The Dictionary of American Biography by Scribner had the following
"...merchant and philanthropist, was born in Jefferson County, Tenn.; he was the son of Shadrach W. and Jane Martin (Hamilton) Inman, and the brother of John Hamilton Inman. His father was a properous lerchant and planter, while his mother seems to have been a woman of unusual strength of character. Young Inman's early life was spent upon his father's plantation until he entered Maryville College. In the autumn of 1860 he entered the sophomore class at Princeton, but left the following April to join the Confederate Army, enlisting as a private in the lst TN Cavalry, and ending as a Lieutenant on staff duty. In 1886 he received the honorary degree of A. M. from Princeton. After the close of the war he worked in Augusta, GA, for a year or more, and, in 1867, with his father, opened a cotton office in Atlanta, which was to be his home until his death. The father returned to Tennessee in 1870, but the business was continued as S. M. Inman & Co. The firm prospered and became one of the largest dealers in cotton in the world, with several branch offices in different parts of the South. In 1896 Inman retired from active direction of the business, but continued to give some
attention to various financial and industrial enterprises. He was one of the organizers and was also a directory of the Southern Railway, the yards of which in Atlanta are named for him. He was directory of the Equitable Life Assurance Society, of the Atlanta Constitution, and of several banks.

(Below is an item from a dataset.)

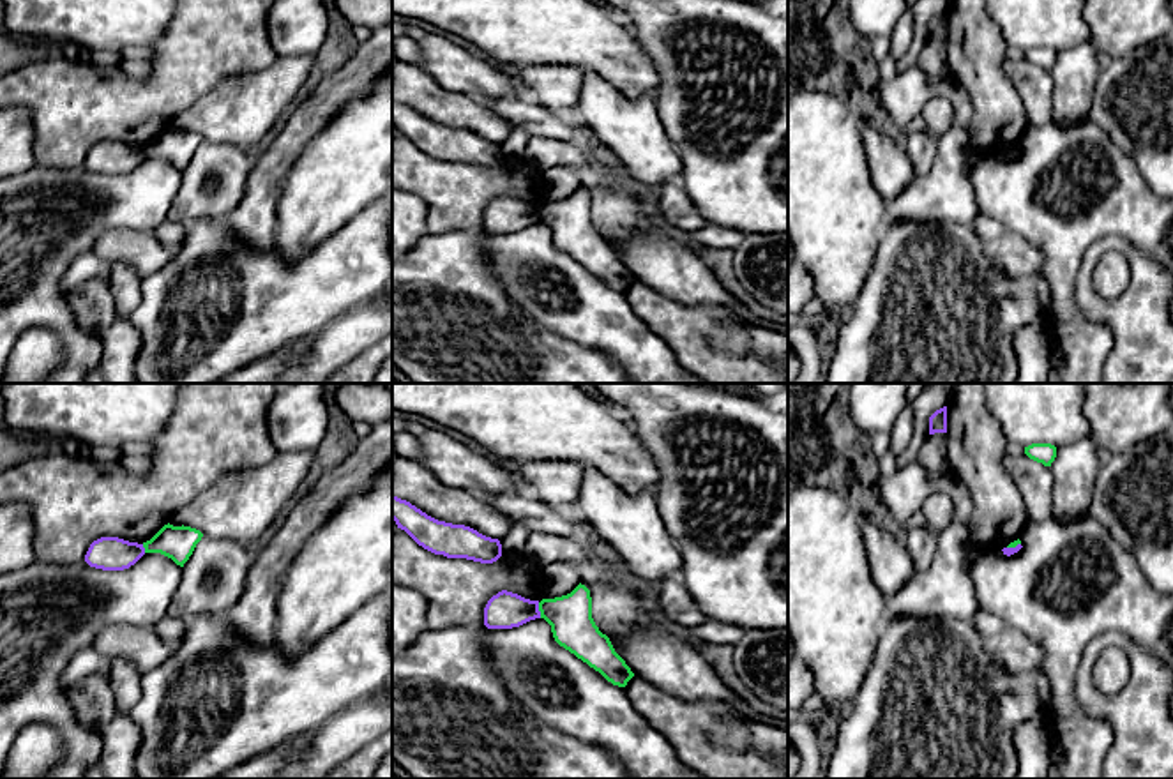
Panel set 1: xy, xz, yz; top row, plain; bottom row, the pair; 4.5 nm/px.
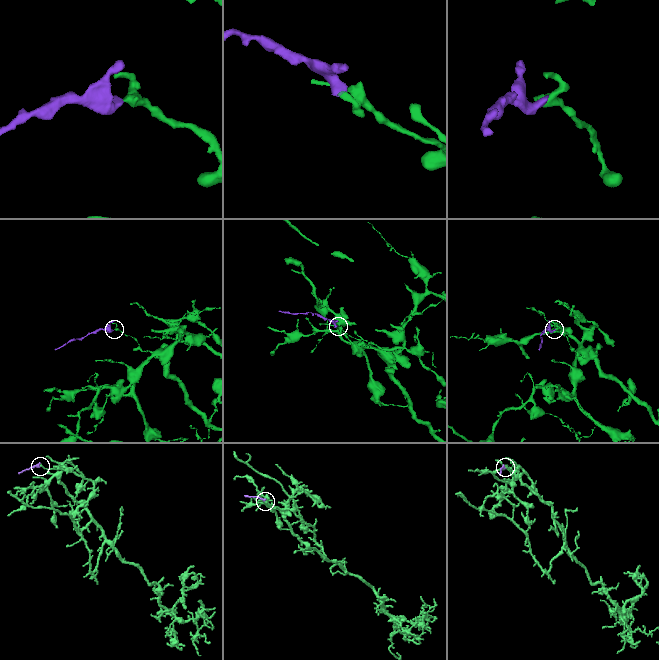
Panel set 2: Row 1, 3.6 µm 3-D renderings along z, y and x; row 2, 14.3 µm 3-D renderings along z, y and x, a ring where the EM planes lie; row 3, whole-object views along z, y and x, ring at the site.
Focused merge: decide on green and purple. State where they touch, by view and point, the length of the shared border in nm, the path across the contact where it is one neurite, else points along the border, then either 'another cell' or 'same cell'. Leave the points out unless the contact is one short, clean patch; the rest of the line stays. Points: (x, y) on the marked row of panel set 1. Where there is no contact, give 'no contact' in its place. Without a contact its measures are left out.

He was a close friend and trusted advisor of President Samuel Spencer of the Southern Railway, and of Henry W. Grady, the gifted editor of the Constitution. Earlier he had been financially interested in some of the enterprises of his brother, John Hamilton Inman, to whom sound judgement
had been valuable.
"While still engaged in active business, he found time to work fir the welfare of his city and section. He was treasurer of the International Cotton Exposition held in Atlanta in 1881, and backed it up when failure seemed certain. He also made possible the opening of the Cotton States and
International Exposition in Atlanta in 1895. After his retirement he gave more and more of his time to civic duties, and, though from choice he never held any public office, he was universally acclaimed the "first citizen of Atlanta." He was influential in founding the Georgia School of Technology, to which he contributed largely in money and time, serving as president of the board of trustees; he gave liberally to Agnes Scott Institute (now Agnes Scott College) and through his example interested others. He made donations to Oglethorpe and Emory universities, and was a member of the committee to choose Rhodes scholars for Georgia. He was prominent in the agitation which led to increased appropriations for public schools and the establishment of agricultural high schools. In fact, he allowed hardly an appeal for any educational, religious, or benevolent object to go unheeded. He is known to have given away more than a million dollars in his lifetime, and the total of his benefactions was probably much greater. He was for many years an elder in the First Presbyterian Church of Atlanta. The Samuel M. Inman School in that city, erected in 1893-94, was named in his honor. On the day of his funeral courts and schools were closed and business was almost suspended. His sister, Jane W. Inman, left her property, amounting to about $150,000, to Agnes Scott College as a memorial to her brother. Inman was twice married: first, Feb. 19, 1868, to Jennie Dick of Rome, Ga., who died in 1890; and, second, Dec. 12, 1892, to Mildred McPheeters, daughter of Alexander M. McPheeters of Raliegh, N. C., who, with three children of the first marriage, survived him."